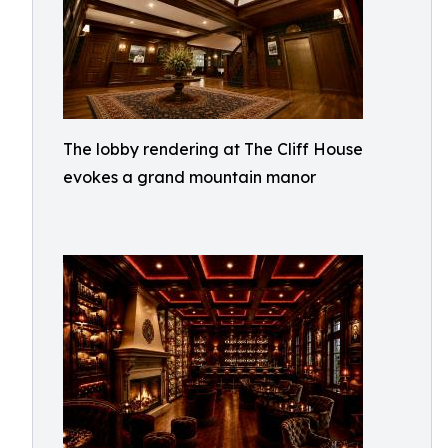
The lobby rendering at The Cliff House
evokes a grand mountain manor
...
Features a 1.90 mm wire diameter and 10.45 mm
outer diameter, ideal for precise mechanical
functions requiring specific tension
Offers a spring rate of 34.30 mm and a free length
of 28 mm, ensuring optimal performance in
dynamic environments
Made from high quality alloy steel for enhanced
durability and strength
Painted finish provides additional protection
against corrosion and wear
* * *
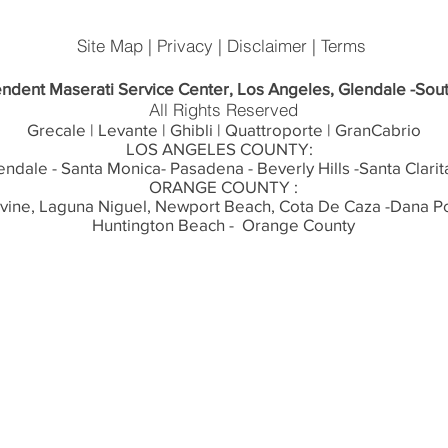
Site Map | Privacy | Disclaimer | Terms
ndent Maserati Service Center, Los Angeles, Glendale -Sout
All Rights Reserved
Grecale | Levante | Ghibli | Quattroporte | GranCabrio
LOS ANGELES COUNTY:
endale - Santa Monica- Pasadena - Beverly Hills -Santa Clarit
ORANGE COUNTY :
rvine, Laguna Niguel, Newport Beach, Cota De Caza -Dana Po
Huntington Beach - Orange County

#### Job
Your reply should be one number, the count of lines in the data that include the word "Beach".

#### Response area
2